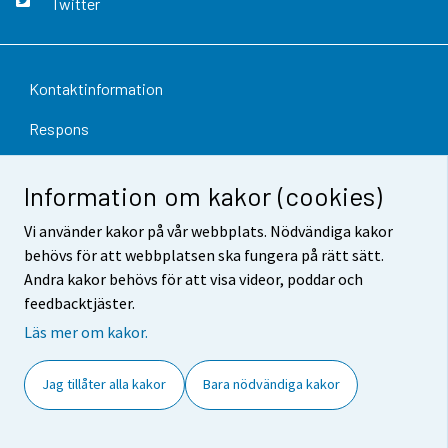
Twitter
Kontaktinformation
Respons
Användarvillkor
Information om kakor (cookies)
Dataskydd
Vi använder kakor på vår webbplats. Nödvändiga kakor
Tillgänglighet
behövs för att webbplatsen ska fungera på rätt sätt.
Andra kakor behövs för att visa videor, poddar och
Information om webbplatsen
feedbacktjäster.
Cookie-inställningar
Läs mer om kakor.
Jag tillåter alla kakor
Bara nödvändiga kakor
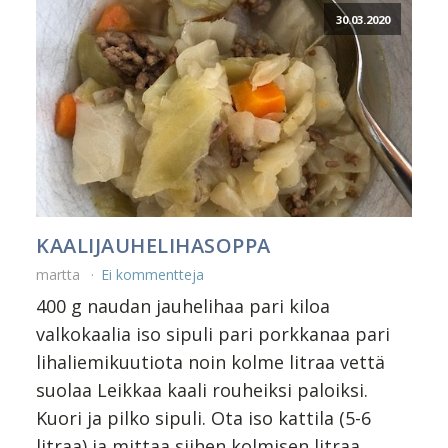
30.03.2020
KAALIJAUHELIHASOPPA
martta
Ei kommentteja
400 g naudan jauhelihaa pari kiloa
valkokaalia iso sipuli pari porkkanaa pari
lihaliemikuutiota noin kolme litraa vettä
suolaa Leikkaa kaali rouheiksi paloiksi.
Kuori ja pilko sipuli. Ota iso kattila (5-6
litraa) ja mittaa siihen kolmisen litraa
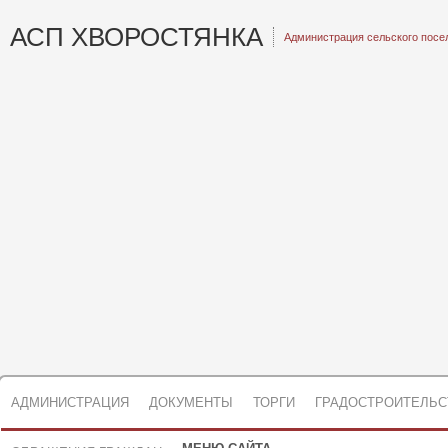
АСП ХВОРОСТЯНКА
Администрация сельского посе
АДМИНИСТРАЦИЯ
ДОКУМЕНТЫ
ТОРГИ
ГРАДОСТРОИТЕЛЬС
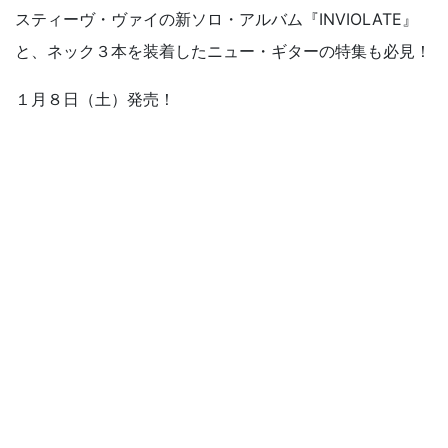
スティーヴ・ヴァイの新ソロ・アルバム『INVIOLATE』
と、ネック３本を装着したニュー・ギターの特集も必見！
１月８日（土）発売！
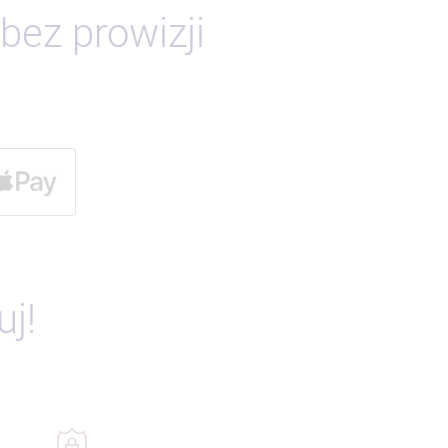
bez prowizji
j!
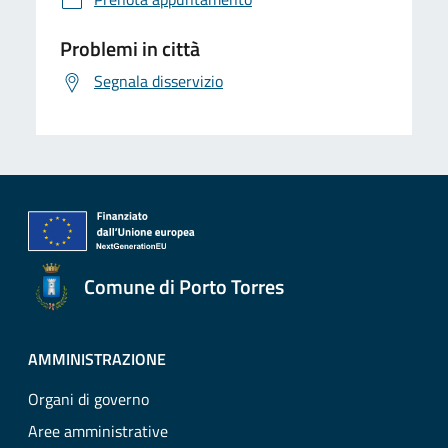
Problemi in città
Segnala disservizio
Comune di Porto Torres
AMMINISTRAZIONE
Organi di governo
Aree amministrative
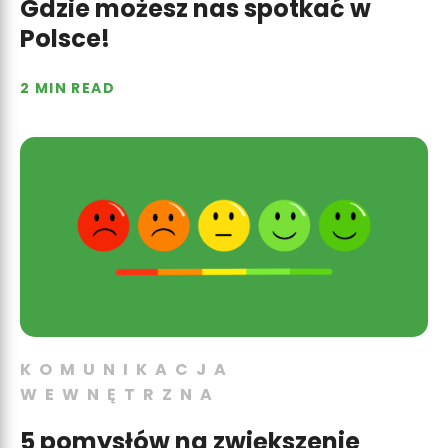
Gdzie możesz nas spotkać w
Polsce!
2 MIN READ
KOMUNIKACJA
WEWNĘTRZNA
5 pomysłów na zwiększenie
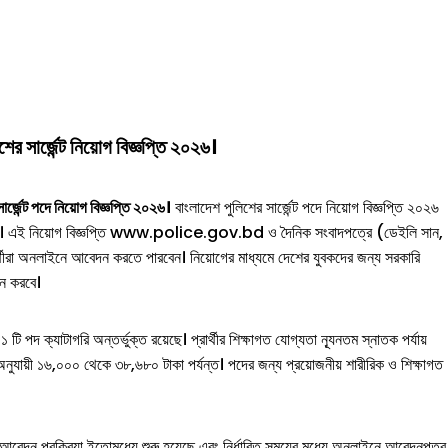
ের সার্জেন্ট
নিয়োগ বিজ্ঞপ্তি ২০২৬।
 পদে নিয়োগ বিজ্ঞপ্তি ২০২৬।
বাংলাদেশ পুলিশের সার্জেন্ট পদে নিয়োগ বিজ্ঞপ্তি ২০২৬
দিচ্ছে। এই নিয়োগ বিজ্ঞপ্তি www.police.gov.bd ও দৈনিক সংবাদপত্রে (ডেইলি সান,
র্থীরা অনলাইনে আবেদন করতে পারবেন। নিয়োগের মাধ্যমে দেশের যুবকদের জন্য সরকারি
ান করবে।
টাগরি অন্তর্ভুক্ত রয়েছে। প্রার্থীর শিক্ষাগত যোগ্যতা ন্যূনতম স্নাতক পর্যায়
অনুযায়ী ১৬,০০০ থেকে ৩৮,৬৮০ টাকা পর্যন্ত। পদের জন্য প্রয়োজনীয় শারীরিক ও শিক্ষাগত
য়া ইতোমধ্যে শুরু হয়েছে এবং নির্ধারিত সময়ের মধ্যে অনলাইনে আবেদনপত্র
⁂
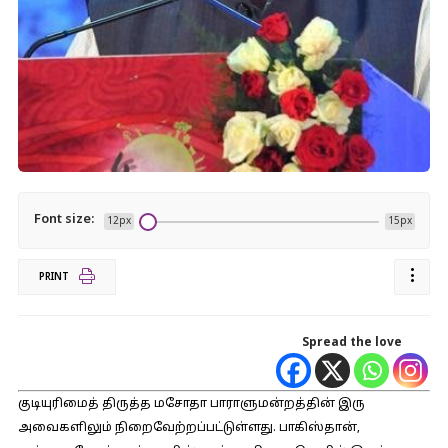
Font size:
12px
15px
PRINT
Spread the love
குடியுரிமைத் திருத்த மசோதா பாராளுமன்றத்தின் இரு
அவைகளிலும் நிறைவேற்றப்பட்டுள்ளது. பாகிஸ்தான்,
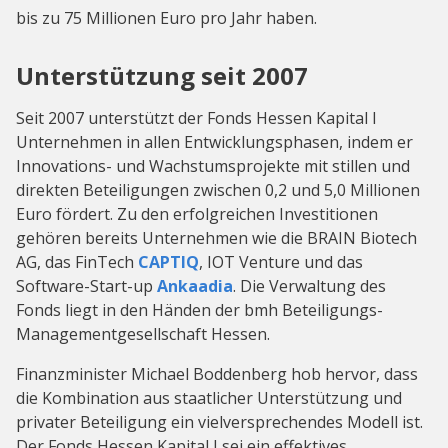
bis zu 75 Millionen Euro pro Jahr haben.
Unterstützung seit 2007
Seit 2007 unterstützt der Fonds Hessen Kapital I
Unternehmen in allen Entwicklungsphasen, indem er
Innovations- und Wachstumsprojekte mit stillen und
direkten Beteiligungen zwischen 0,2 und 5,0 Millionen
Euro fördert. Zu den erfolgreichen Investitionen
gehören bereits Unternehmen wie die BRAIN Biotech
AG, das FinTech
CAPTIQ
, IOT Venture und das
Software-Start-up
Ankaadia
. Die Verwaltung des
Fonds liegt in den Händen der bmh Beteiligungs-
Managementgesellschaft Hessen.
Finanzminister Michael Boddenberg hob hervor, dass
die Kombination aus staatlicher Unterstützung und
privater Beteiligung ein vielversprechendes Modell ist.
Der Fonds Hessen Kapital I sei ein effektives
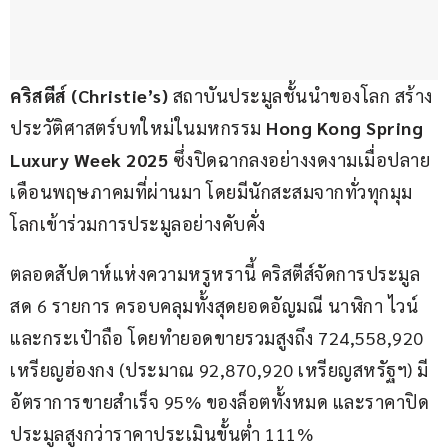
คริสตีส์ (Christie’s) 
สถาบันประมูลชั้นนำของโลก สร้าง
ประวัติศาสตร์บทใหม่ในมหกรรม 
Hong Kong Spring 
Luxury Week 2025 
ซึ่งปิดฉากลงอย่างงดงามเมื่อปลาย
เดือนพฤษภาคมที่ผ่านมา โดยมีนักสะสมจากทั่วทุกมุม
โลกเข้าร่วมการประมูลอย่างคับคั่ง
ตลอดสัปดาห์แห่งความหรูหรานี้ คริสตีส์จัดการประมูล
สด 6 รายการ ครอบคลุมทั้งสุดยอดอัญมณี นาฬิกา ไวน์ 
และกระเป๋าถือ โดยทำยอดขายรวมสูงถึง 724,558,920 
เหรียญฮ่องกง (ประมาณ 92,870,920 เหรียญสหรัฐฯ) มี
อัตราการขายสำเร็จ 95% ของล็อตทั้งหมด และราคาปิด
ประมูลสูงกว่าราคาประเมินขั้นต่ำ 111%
⁂
Work request — Your answer should consist of the lines above between those holding "Cookie-inställningar" and "Kuori ja pilko sipuli. Ota iso kattila (5-6", inclusive, reproduced word for word and without pictures.

Answer for the task —
Cookie-inställningar
Läs mer om kakor.
Jag tillåter alla kakor
Bara nödvändiga kakor
30.03.2020
KAALIJAUHELIHASOPPA
martta
Ei kommentteja
400 g naudan jauhelihaa pari kiloa
valkokaalia iso sipuli pari porkkanaa pari
lihaliemikuutiota noin kolme litraa vettä
suolaa Leikkaa kaali rouheiksi paloiksi.
Kuori ja pilko sipuli. Ota iso kattila (5-6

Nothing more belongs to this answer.